By the time I was 8, the tree was almost 100 years old and at least three feet in diameter at its furrowed base.  I remember fragrant spring and hot summer afternoons spent under the tree with my grandfather. We sat in steel chairs on the large slate flagstones of the walk that led from the back kitchen door, drinking water out of tin cups from the stone-lined well a few feet away.  That water, ice-cold even in the hottest afternoons of summer, is the sweetest I ever drank.

We sat for hours, almost every day, under the horse chestnut: a living cathedral, its interior a leafless framework bounded by translucency.  In the spring thousands of bees came to work for weeks on the blossoms of the horse chestnut.  Their drone rose through the morning and afternoon, then subsided and was replaced in the evening by the spring peepers in the swamp across the road.  The sticky-sweet smell of the linen-white and pink chestnut blossoms mixed with the musty decay of the perpetually shaded kitchen wing of the old house and my grandfather’s pipe as he lit another bowl of apple tobacco.

August’s hot summer apex brought utility to shade.  We sat in the tree’s dark coolness and listened to the piercing whines of the tree frogs.
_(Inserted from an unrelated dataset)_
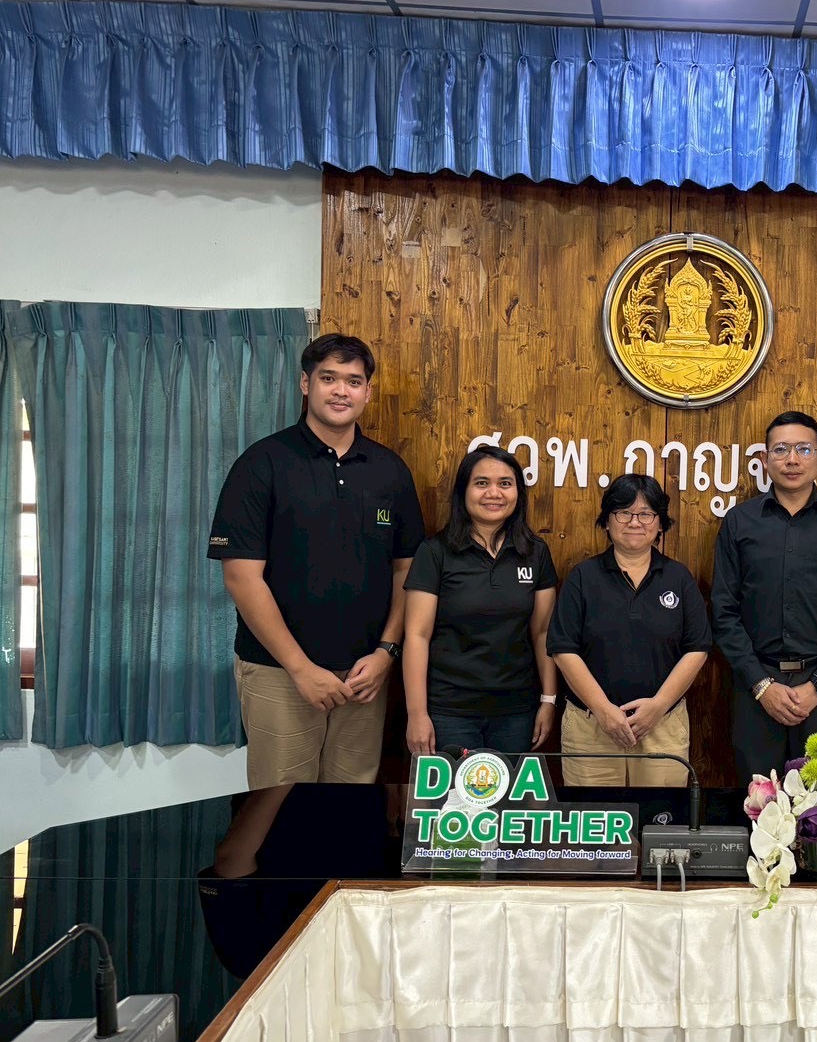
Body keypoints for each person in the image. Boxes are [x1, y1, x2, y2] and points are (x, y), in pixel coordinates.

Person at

My grandfather told me this would be mine after he was gone. Time stopped and I needed to be nowhere.

The tree felt like a protector: strong, very old, alive, sheltering, rhythmic.

But it was gradually succumbing to horse chestnut blight, each leaf edged by brown deadness. Eventually, weakened in its resistance to the disease, the tree lost many of its branches to the wind. The cathedral’s roof collapsed, and I cut its remains down in 2006. The base of its trunk measured 42” in diameter. A section of it hangs in my dining room, reminding me of its peace.

The next year, I planted a new horse chestnut tree.